According to them, Google’s new offering combines the depth of Mandiant frontline expertise, the wider reach of the VirusTotal community, and the breadth of visibility that Google can deliver, based on billions of signals across devices and emails. “Google Threat Intelligence includes Gemini in Threat Intelligence, our AI-powered agent that provides conversational search across our vast repository of threat intelligence, enabling customers to gain insights and protect themselves from threats faster than ever before,” says the post.
“While there is no shortage of threat intelligence available, the challenge for most is to contextualize and operationalize intelligence relevant to their specific organization,” said Dave Gruber, principal analyst, Enterprise Strategy Group.
The culmination of Mandiant and VirusTotal
“Unarguably, Google provides two of the most important pillars of threat intelligence in the industry today with VirusTotal and Mandiant.

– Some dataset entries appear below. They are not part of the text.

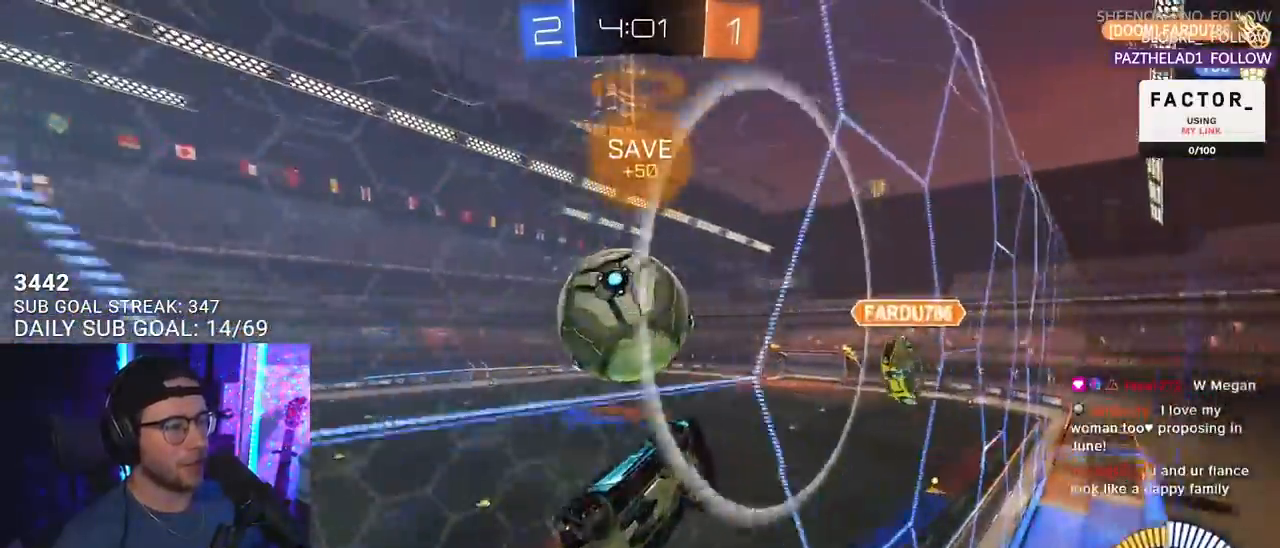
{"buttons": ["R2"], "left_stick": "center", "right_stick": "center", "events": [[33, "left_stick", "center"], [267, "left_stick", "down-left"], [350, "left_stick", "center"]]}
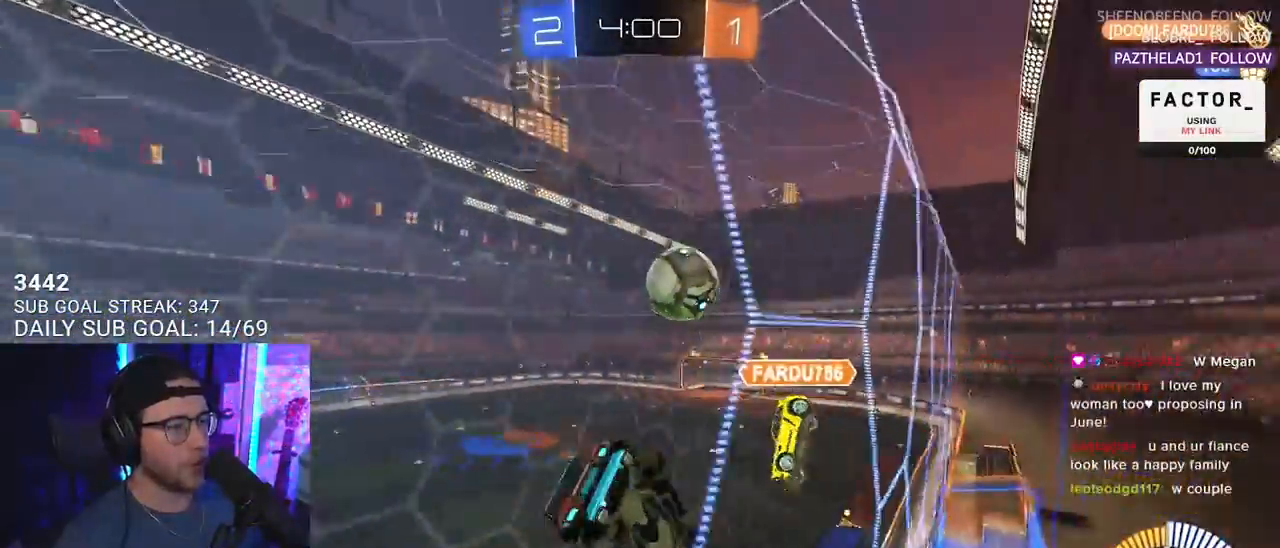
{"buttons": ["R1", "R2", "L3"], "left_stick": "down-right", "right_stick": "center", "events": [[33, "R1", "down"], [100, "left_stick", "right"], [300, "L3", "down"], [333, "left_stick", "down-right"]]}
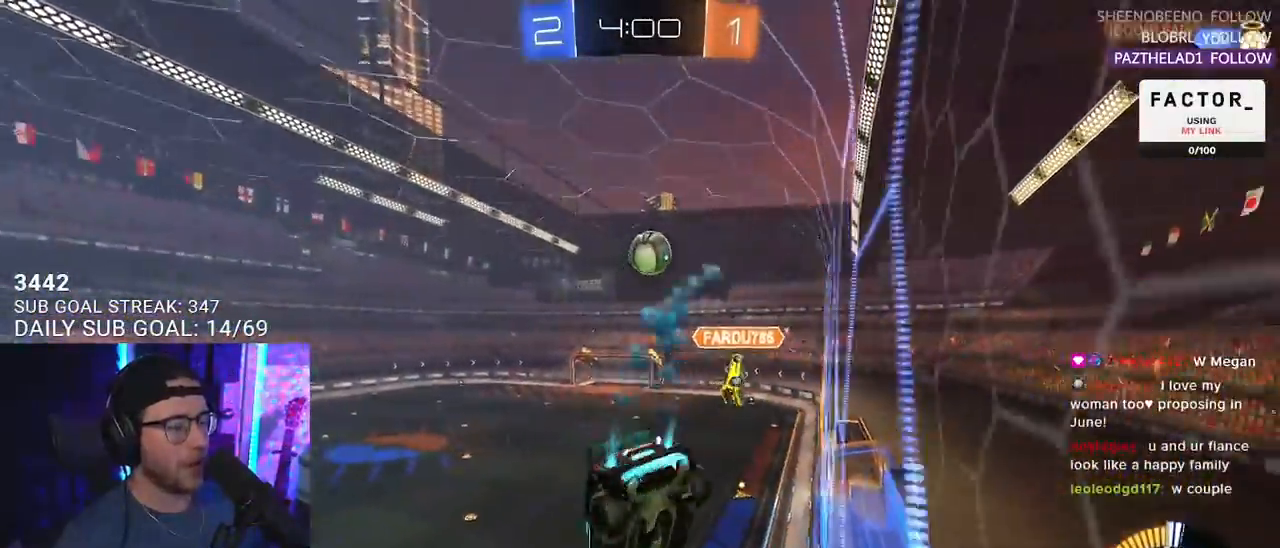
{"buttons": ["CROSS", "R1", "R2"], "left_stick": "up", "right_stick": "center", "events": [[17, "L3", "up"], [67, "left_stick", "down"], [283, "left_stick", "left"], [367, "left_stick", "up"], [467, "CROSS", "down"]]}
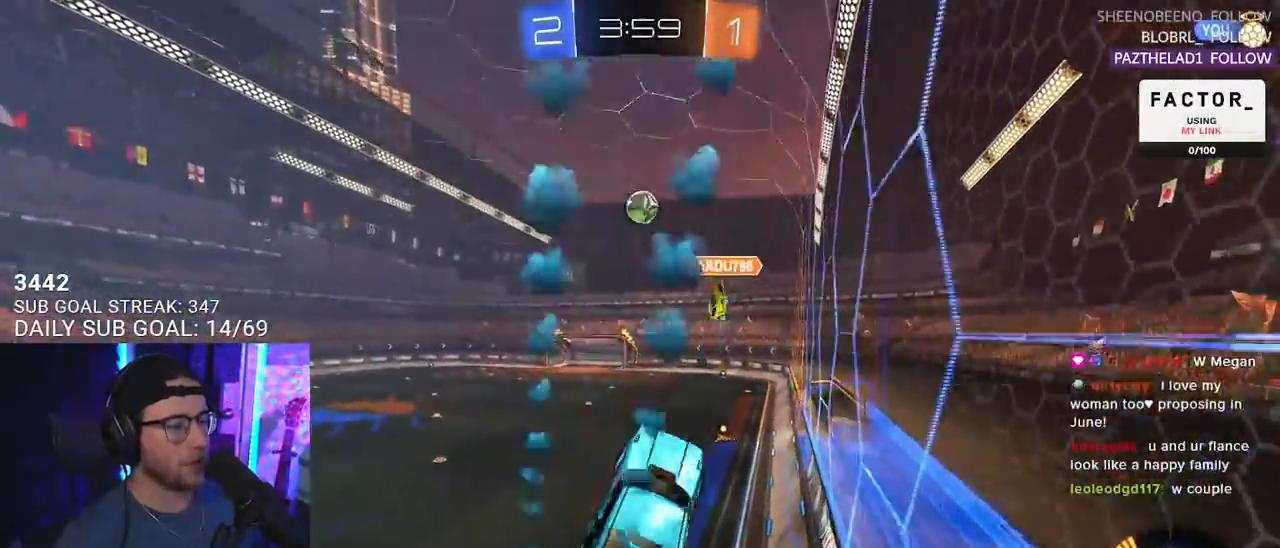
{"buttons": ["SQUARE", "R2", "L3"], "left_stick": "down-left", "right_stick": "center", "events": [[17, "L3", "down"], [33, "left_stick", "down"], [50, "SQUARE", "down"], [117, "CROSS", "up"], [350, "R1", "up"], [417, "left_stick", "down-left"]]}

Integrating both into a single offering, enhanced with AI and Google threat insights, offers security teams a new means to operationalize actionable threat intelligence to better protect their organizations.”
By combining its comprehensive view of the threat landscape with Gemini, Google has speeded up the threat research processes, augmented defense capabilities, and reduced the time it takes to identify and protect against novel threats. Customers now can condense large data sets in seconds, quickly analyze suspicious files, and simplify challenging manual threat intelligence tasks, the blog said.
Of course, the true test needs more time
Readers would recall that Google bought Mandiant, the cybersecurity company that uncovered the 2020 SolarWinds cyber-attack against the US government, in 2022. They now plan to use its experts to assess security vulnerabilities around AI projects. Through the Secure AI Framework, Mandiant will test the defenses of AI models and help in red-teaming efforts.
Of course, one must keep in mind that while AI models can do all of what Google says they can, there is also that invisible threat that these models could themselves fall prey to malicious actors. Things like date poisoning, which refers to adding bad code to data AI models, have been in vogue and caused such models to fail in the wake of specific prompts.
Also, Google isn’t the first one off the blocks on cybersecurity led by AI models as Microsoft’s Copilot for Security is powered by GPT-4, which allows security professionals to ask questions about threats. Of course, one would have to wait till some cybercriminal strikes to understand which of these models are effective or whether both are part of yet another hype moment in the AI journey that started in the winter of 2022.